Lacaton estimates that 200,000 flats have been demolished in Paris over the last 20 years. That number would be a few hundred larger were it not for her work on Tour Bois-le-Prêtre in 2011. Alongside Frédéric Druot, Lacaton & Vassal saved a dull-looking 1970s slab block of social housing on the edge of Paris, expanding it with a translucent layer like a veil to create new terraces, balconies and winter gardens — hugely increasing the footprints of the apartments. As the construction work was all on the outside it could be done via scaffolding with the residents staying in their homes. 

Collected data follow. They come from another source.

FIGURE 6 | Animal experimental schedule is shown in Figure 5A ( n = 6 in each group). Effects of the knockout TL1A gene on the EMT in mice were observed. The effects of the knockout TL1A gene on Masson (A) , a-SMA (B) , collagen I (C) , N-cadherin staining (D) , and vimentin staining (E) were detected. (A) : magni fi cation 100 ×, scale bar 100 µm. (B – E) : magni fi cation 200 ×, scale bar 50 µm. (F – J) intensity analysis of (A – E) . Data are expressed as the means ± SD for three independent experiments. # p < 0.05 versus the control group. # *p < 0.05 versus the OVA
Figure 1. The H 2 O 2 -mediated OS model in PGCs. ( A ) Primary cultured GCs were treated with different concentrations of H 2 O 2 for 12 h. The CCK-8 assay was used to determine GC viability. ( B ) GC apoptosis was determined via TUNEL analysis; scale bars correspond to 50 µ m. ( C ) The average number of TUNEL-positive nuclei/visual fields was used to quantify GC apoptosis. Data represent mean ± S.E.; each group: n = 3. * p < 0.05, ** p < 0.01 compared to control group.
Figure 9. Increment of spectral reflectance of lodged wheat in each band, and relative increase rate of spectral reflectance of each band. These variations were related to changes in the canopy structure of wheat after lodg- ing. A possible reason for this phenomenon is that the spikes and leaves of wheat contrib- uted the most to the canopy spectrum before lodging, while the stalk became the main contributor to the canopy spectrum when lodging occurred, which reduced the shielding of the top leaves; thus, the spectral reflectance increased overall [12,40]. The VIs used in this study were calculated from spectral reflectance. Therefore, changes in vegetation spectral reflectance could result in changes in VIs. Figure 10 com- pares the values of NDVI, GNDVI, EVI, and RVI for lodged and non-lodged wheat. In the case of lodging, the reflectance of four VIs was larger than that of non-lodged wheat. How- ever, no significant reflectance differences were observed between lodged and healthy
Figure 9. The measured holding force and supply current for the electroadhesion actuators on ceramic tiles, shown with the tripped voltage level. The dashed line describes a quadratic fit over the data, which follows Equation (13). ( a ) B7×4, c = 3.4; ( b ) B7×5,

Minimalist interior with unfinished concrete walls, a round wooden coffee table, a pastel-colored sling chair, and a large window overlooking a house and trees.Antivilla by B+ has two studio spaces and one temporary living space, made in the bones of a former East German concrete lingerie factory © Erica Overmeer

Arguments that adaptive reuse might stymie architectural freedom are dispelled by the sameness of most contemporary urban redevelopment. If anything, the contrary is closer to the truth: adaptive reuse can lead to far more radical designs. Besides Tate Modern, consider the concrete towers that house B+. Part of a former concrete silo, the tall, extruded rectangular towers were christened ‘San Gimignano Lichtenberg’ by Brandlhuber, to echo the Italian city’s medieval skyscrapers — fortified dwellings illustrating power, wealth and status.  

Brandlhuber’s Antivilla, with its two studio spaces and one temporary living space, was made in the bones of a former East German concrete lingerie factory, its windows roughly drilled out and expanded, emphasising its status as a found object. “We need to aim for the intelligent ruin,” he tells me. “All architecture becomes a ruin but we need to design things so that they can be easily reused. Working with existing buildings should be the norm.”

A yellow, weathered two-story building with wooden doors and windows, a leaning tree in front, and a person in a blue hat standing by the wall.House M by Xstudio, which transformed an abandoned corner store, in Las Palmas, Gran Canaria, into live/work space © David Rodriguez Benitez

Also at smaller scale is House M, in Las Palmas, Gran Canaria, an abandoned corner store repurposed into live/work space that celebrates its former redundancy. Ground floor windows remain blocked up and the concrete upper floor is as rough and ready as the badly laid breeze blocks below. It is witty and urbane and itself a comment on the nature of reuse and adaptation.

European architecture is peppered with alternatives to demolition that enrich and inspire. Reuse may not yet be the norm. But if we are more exposed to the benefits, argue its advocates, to the value of urban memory and the sheer mad waste of crunching up all that debris, we might begin to see the potential and the beauty in what already exists.